The reference to “abuse or potential abuse” gives no indication how a timing requirement
will prevent abuse. The majority independently provides a “prophylactic” theory for the
manufacturer’s abuse contention: by denying chargebacks where the customer had more time to
obtain the required documentation, it will be harder for purchasers to obtain the required
document illegitimately. But there is nothing in the record to indicate that it takes longer to get
an illegitimate document than to get a legitimate one, particularly when the purchaser decides
No. 16-3871 Sims Buick-GMC Truck v. General Motors Page 12
when to first walk into the dealership. Assessing the validity of a policy based upon a court’s
ability to come up with some possible justification for it also smacks of rational basis review
under the Equal Protection Clause, rather than the enforcement of a remedial statute like the one
here, designed to protect dealers from manufacturer oppression. See Earl Evans Chevrolet, Inc.
v. Gen. Motors Corp., 598 N.E.2d 1187, 1193 (Ohio Ct. App. 1991).
The other justification for the timing requirement that GM requires dealers to impose is
that customers will be upset by having more rather than less time to provide the needed
documentation.

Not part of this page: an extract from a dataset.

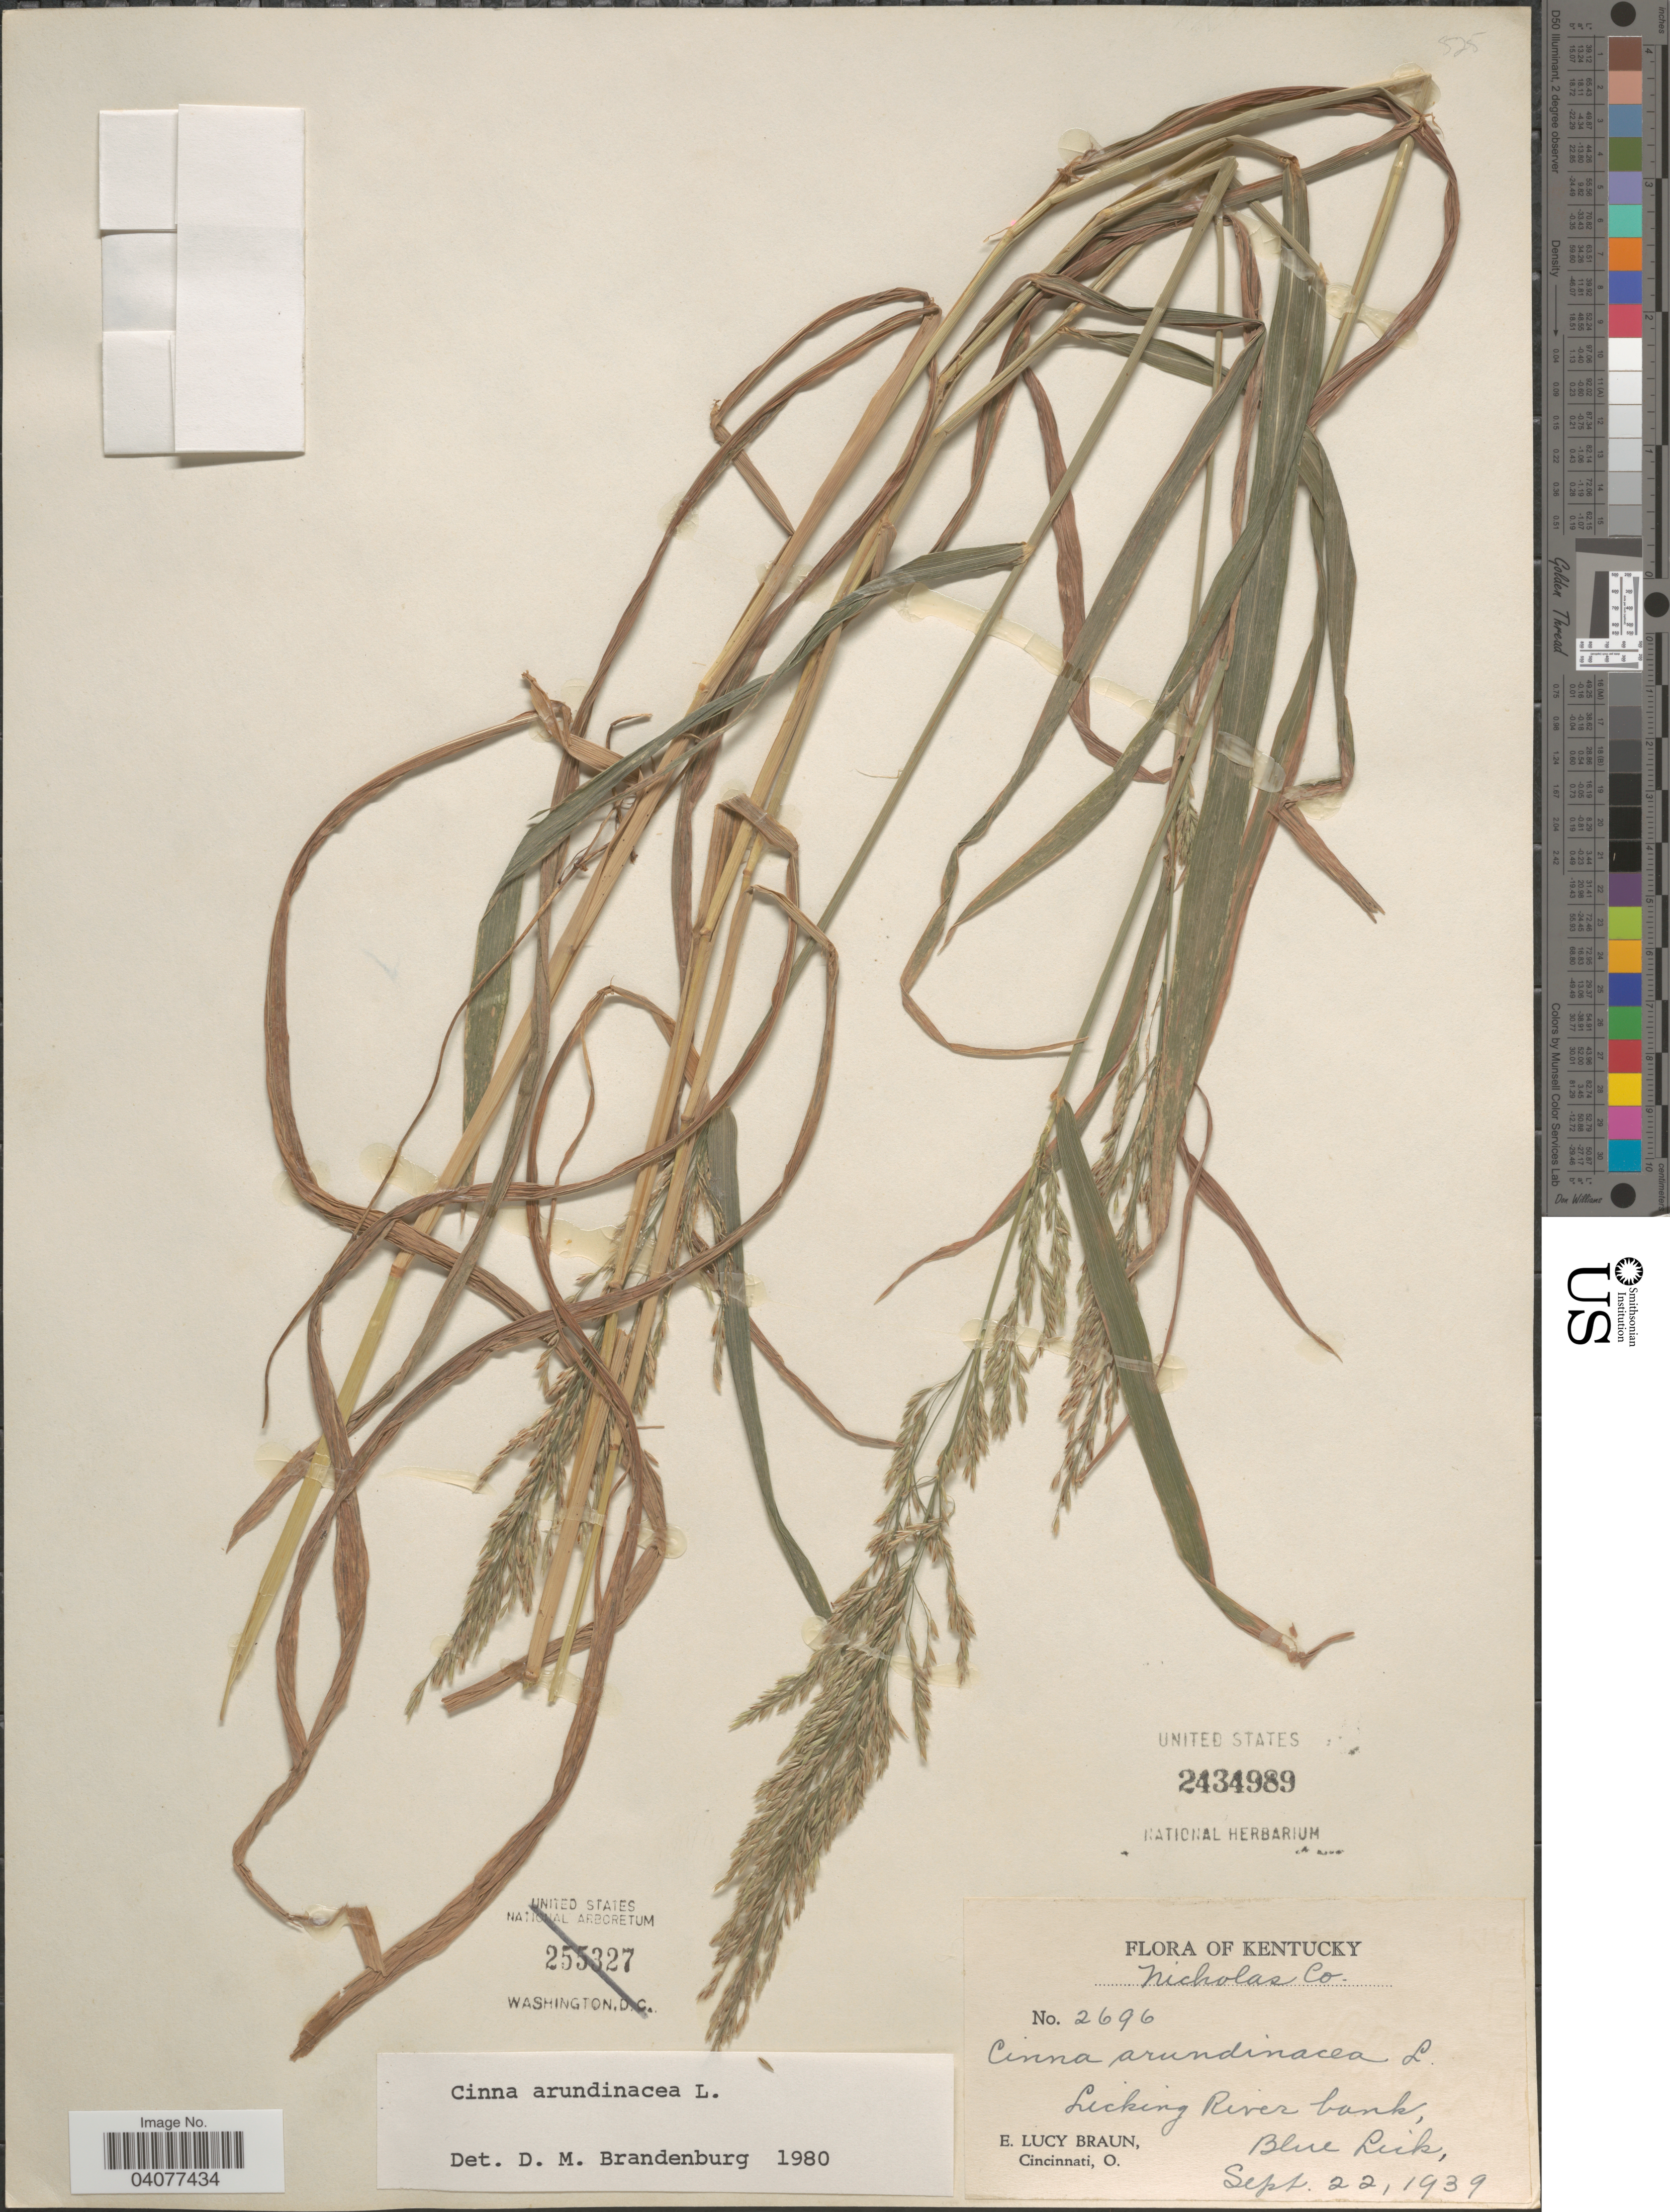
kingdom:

This sounds at best like an after-the-fact rationalization rather than a genuine
concern.
Conclusive acceptance of such weak rationales as significant or important effectively
reads the protection against petty chargebacks out of the statute. Similar rationales could be spun
for the font requirement that the majority correctly gives as a paradigmatic example of a contract
requirement that would not be material under the Dealer Act. A larger font would permit the
document to be read more easily, or might convey seriousness rather than frivolity. Such
rationales would not be irrational, but they would not meet the materiality requirement that
would justify making the dealer bear the cost of the incentives offered by the manufacturer.
In short, the dealer in this case has presented a genuine issue of material fact as to
whether the timing requirement was not material. Accepting the flimsy rationales of the
manufacturer in this case, without more, unduly undermines the protections of the Ohio Dealer
Act. On this point I respectfully dissent. In all other respects, I agree with the majority opinion.